## Task list
(a) Answer each question from the advice text:
(i) According to the advice text, what should be done with the carcase of friendship?
(ii) Which books does the advice text call the best?
(iii) In politics, what should the reader be instead of a brawler?
(b) Return the advice text verbatim, everything from "As to the books" down to "avoided with honour.".

## Text
With respect to your friends, I would wish you to choose them neither from caprice nor accident, and to adhere to them as long as you can. Do not make a surfeit of friendship, through over-sanguine enthusiasm, nor expect it to last for ever. Always speak well of those with whom you have once been intimate, or take some part of the censure you bestow on them to yourself. Never quarrel with tried friends, or those whom you wish to continue such. Wounds of this kind are sure to open again. When once the prejudice is removed that sheathes defects, familiarity only causes jealousy and distrust. Do not keep on with a mockery of friendship after the substance is gone—but part, while you can part friends. Bury the carcase of friendship: it is not worth embalming.

As to the books you will have to read by choice or for amusement, the best are the commonest. The names of many of them are already familiar to you. Read them as you grow up with all the satisfaction in your power, and make much of them. It is perhaps the greatest pleasure you will have in life, the one you will think of longest, and repent of least. If my life had been more full of calamity than it has been (much more than I hope yours will be) I would live it over again, my poor little boy, to have read the books I did in my youth.

In politics I wish you to be an honest man, but no brawler. Hate injustice and falsehood for your own sake. Be neither a martyr, nor a sycophant. Wish well to the world without expecting to see it much better than it is; and do not gratify the enemies of liberty by putting yourself at their mercy, if it can be avoided with honour.

## Given material
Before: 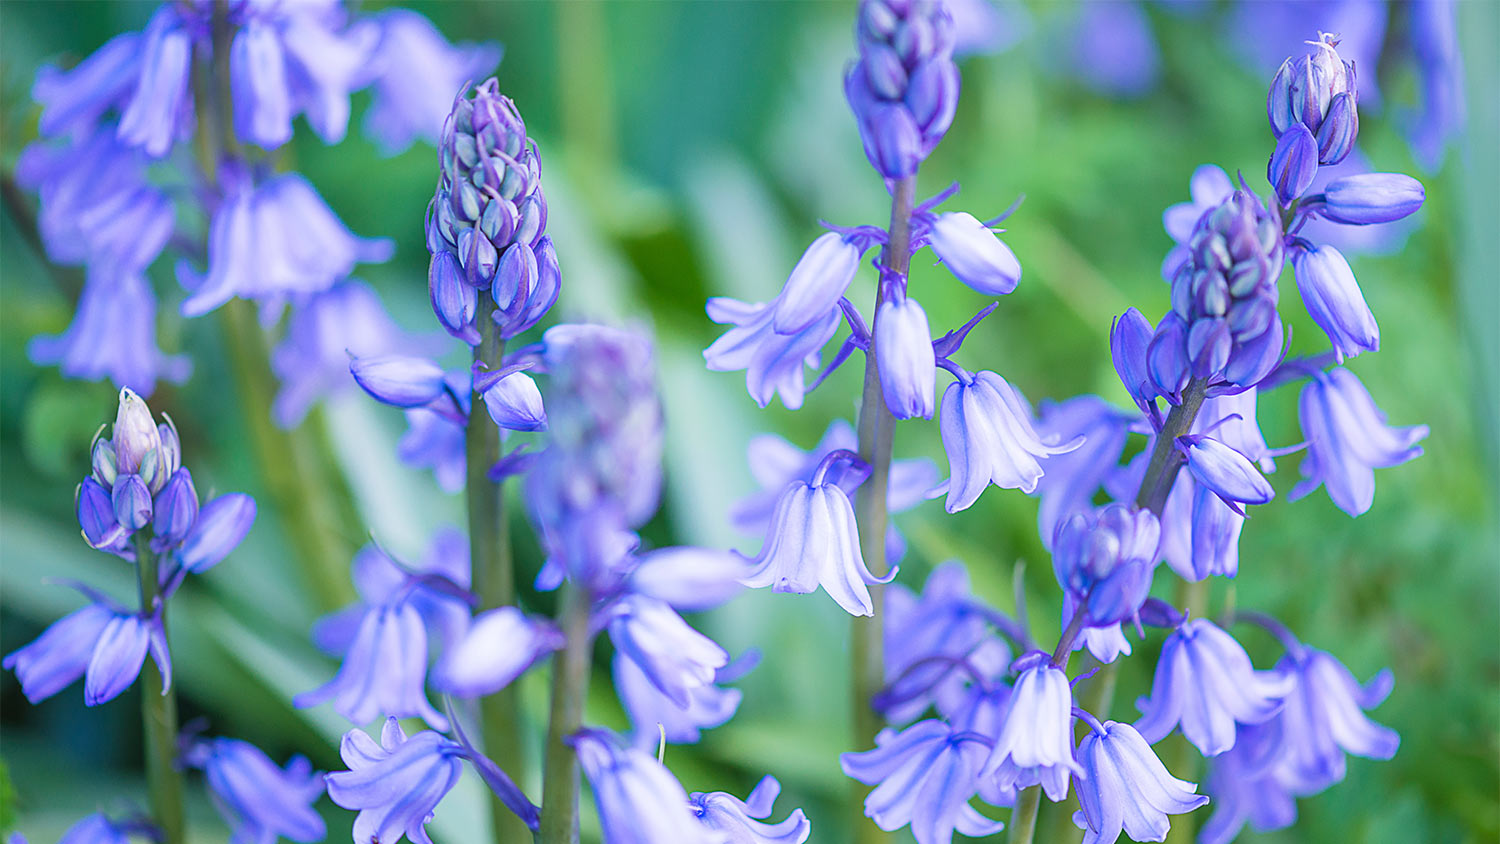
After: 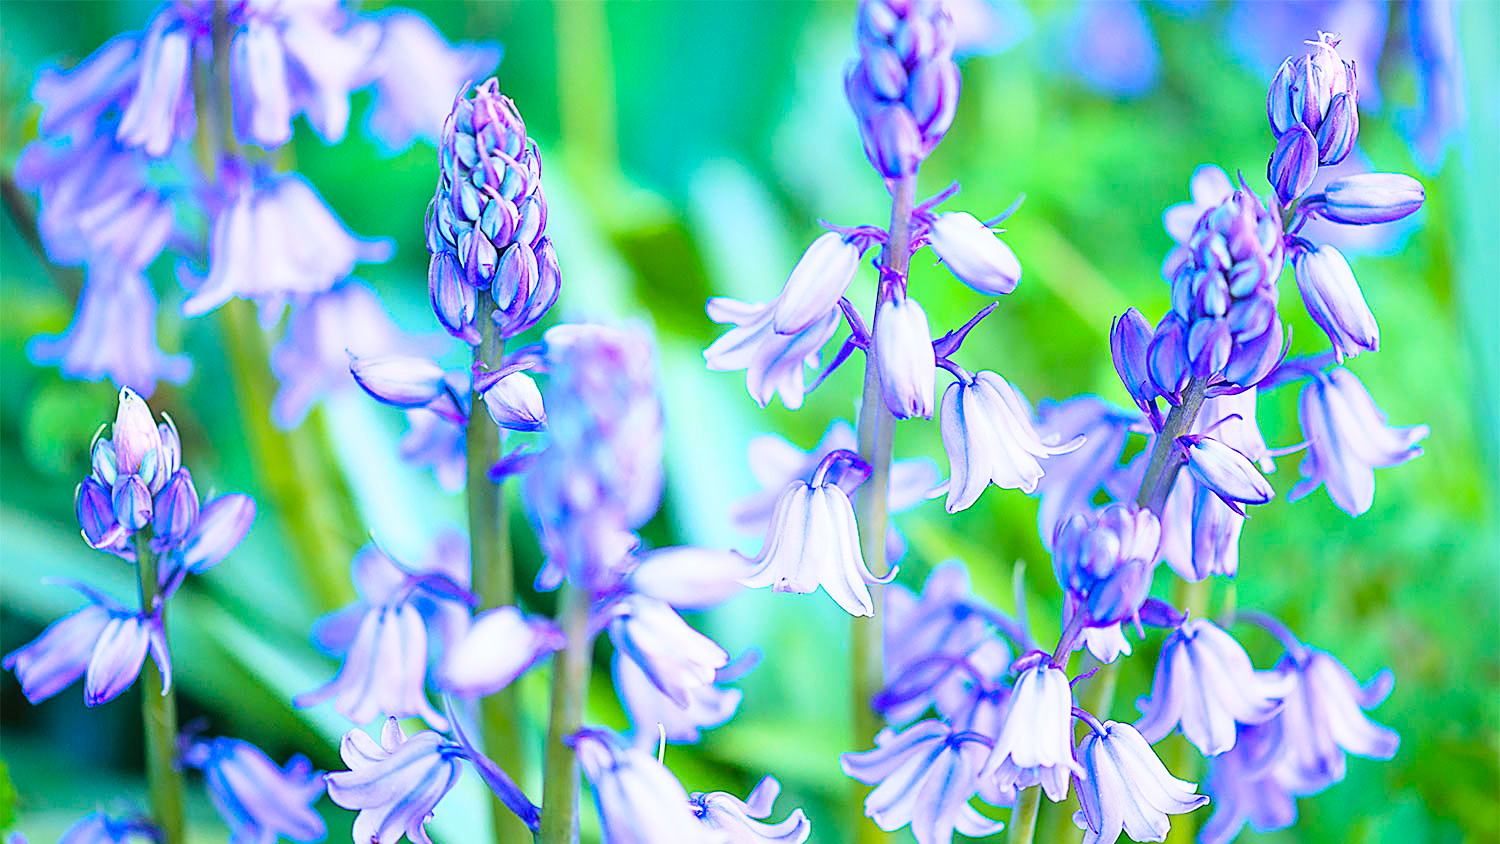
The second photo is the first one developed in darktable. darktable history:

## Answers for the tasks
(a)
(i) It should be buried, since it is not worth embalming.
(ii) The commonest.
(iii) An honest man.

(b)
As to the books you will have to read by choice or for amusement, the best are the commonest. The names of many of them are already familiar to you. Read them as you grow up with all the satisfaction in your power, and make much of them. It is perhaps the greatest pleasure you will have in life, the one you will think of longest, and repent of least. If my life had been more full of calamity than it has been (much more than I hope yours will be) I would live it over again, my poor little boy, to have read the books I did in my youth.

In politics I wish you to be an honest man, but no brawler. Hate injustice and falsehood for your own sake. Be neither a martyr, nor a sycophant. Wish well to the world without expecting to see it much better than it is; and do not gratify the enemies of liberty by putting yourself at their mercy, if it can be avoided with honour.